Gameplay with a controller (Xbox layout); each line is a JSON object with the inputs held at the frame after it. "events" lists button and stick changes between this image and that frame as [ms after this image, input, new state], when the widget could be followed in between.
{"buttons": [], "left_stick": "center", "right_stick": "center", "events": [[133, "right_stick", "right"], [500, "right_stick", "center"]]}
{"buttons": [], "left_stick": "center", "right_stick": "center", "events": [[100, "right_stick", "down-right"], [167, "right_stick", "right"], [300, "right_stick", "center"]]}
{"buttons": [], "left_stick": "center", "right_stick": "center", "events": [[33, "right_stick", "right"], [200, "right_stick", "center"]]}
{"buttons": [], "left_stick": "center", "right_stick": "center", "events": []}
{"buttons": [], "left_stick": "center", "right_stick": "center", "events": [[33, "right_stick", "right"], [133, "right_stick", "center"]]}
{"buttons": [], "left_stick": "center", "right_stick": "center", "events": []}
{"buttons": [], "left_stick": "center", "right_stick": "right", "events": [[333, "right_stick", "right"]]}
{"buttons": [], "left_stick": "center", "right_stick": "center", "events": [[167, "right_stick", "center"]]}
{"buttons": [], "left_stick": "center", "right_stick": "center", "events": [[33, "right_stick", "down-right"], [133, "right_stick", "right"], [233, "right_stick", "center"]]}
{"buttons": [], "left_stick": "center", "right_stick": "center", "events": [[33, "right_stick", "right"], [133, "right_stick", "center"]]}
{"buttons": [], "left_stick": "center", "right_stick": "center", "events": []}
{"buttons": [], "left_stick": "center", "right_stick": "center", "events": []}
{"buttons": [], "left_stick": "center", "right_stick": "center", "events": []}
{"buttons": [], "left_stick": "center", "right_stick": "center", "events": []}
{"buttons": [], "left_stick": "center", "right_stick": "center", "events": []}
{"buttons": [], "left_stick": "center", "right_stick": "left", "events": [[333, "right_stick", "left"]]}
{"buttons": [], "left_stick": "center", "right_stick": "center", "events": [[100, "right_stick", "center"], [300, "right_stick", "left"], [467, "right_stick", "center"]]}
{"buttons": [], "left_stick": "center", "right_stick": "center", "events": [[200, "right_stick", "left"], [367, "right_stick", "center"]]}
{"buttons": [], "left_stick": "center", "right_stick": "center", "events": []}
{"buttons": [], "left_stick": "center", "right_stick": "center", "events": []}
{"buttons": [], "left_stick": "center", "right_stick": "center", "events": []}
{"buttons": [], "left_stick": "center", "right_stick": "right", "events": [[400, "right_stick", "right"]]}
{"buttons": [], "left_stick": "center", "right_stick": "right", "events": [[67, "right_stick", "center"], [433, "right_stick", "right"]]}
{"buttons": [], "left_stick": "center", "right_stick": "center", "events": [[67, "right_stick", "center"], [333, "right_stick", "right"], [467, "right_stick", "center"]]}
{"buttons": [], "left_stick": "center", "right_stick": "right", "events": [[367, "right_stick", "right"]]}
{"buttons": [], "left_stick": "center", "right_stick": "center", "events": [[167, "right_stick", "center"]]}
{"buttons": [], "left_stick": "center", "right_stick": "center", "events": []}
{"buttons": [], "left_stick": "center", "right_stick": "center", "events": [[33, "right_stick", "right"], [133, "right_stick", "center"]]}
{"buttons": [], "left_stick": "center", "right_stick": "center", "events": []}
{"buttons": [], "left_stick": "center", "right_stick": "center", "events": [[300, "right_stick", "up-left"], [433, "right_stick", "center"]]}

__What you need to do__
Transcribe all entries exactly as they appear above.

__Exercise response__
Gameplay with a controller (Xbox layout); each line is a JSON object with the inputs held at the frame after it. "events" lists button and stick changes between this image and that frame as [ms after this image, input, new state], when the widget could be followed in between.
{"buttons": [], "left_stick": "center", "right_stick": "center", "events": [[133, "right_stick", "right"], [500, "right_stick", "center"]]}
{"buttons": [], "left_stick": "center", "right_stick": "center", "events": [[100, "right_stick", "down-right"], [167, "right_stick", "right"], [300, "right_stick", "center"]]}
{"buttons": [], "left_stick": "center", "right_stick": "center", "events": [[33, "right_stick", "right"], [200, "right_stick", "center"]]}
{"buttons": [], "left_stick": "center", "right_stick": "center", "events": []}
{"buttons": [], "left_stick": "center", "right_stick": "center", "events": [[33, "right_stick", "right"], [133, "right_stick", "center"]]}
{"buttons": [], "left_stick": "center", "right_stick": "center", "events": []}
{"buttons": [], "left_stick": "center", "right_stick": "right", "events": [[333, "right_stick", "right"]]}
{"buttons": [], "left_stick": "center", "right_stick": "center", "events": [[167, "right_stick", "center"]]}
{"buttons": [], "left_stick": "center", "right_stick": "center", "events": [[33, "right_stick", "down-right"], [133, "right_stick", "right"], [233, "right_stick", "center"]]}
{"buttons": [], "left_stick": "center", "right_stick": "center", "events": [[33, "right_stick", "right"], [133, "right_stick", "center"]]}
{"buttons": [], "left_stick": "center", "right_stick": "center", "events": []}
{"buttons": [], "left_stick": "center", "right_stick": "center", "events": []}
{"buttons": [], "left_stick": "center", "right_stick": "center", "events": []}
{"buttons": [], "left_stick": "center", "right_stick": "center", "events": []}
{"buttons": [], "left_stick": "center", "right_stick": "center", "events": []}
{"buttons": [], "left_stick": "center", "right_stick": "left", "events": [[333, "right_stick", "left"]]}
{"buttons": [], "left_stick": "center", "right_stick": "center", "events": [[100, "right_stick", "center"], [300, "right_stick", "left"], [467, "right_stick", "center"]]}
{"buttons": [], "left_stick": "center", "right_stick": "center", "events": [[200, "right_stick", "left"], [367, "right_stick", "center"]]}
{"buttons": [], "left_stick": "center", "right_stick": "center", "events": []}
{"buttons": [], "left_stick": "center", "right_stick": "center", "events": []}
{"buttons": [], "left_stick": "center", "right_stick": "center", "events": []}
{"buttons": [], "left_stick": "center", "right_stick": "right", "events": [[400, "right_stick", "right"]]}
{"buttons": [], "left_stick": "center", "right_stick": "right", "events": [[67, "right_stick", "center"], [433, "right_stick", "right"]]}
{"buttons": [], "left_stick": "center", "right_stick": "center", "events": [[67, "right_stick", "center"], [333, "right_stick", "right"], [467, "right_stick", "center"]]}
{"buttons": [], "left_stick": "center", "right_stick": "right", "events": [[367, "right_stick", "right"]]}
{"buttons": [], "left_stick": "center", "right_stick": "center", "events": [[167, "right_stick", "center"]]}
{"buttons": [], "left_stick": "center", "right_stick": "center", "events": []}
{"buttons": [], "left_stick": "center", "right_stick": "center", "events": [[33, "right_stick", "right"], [133, "right_stick", "center"]]}
{"buttons": [], "left_stick": "center", "right_stick": "center", "events": []}
{"buttons": [], "left_stick": "center", "right_stick": "center", "events": [[300, "right_stick", "up-left"], [433, "right_stick", "center"]]}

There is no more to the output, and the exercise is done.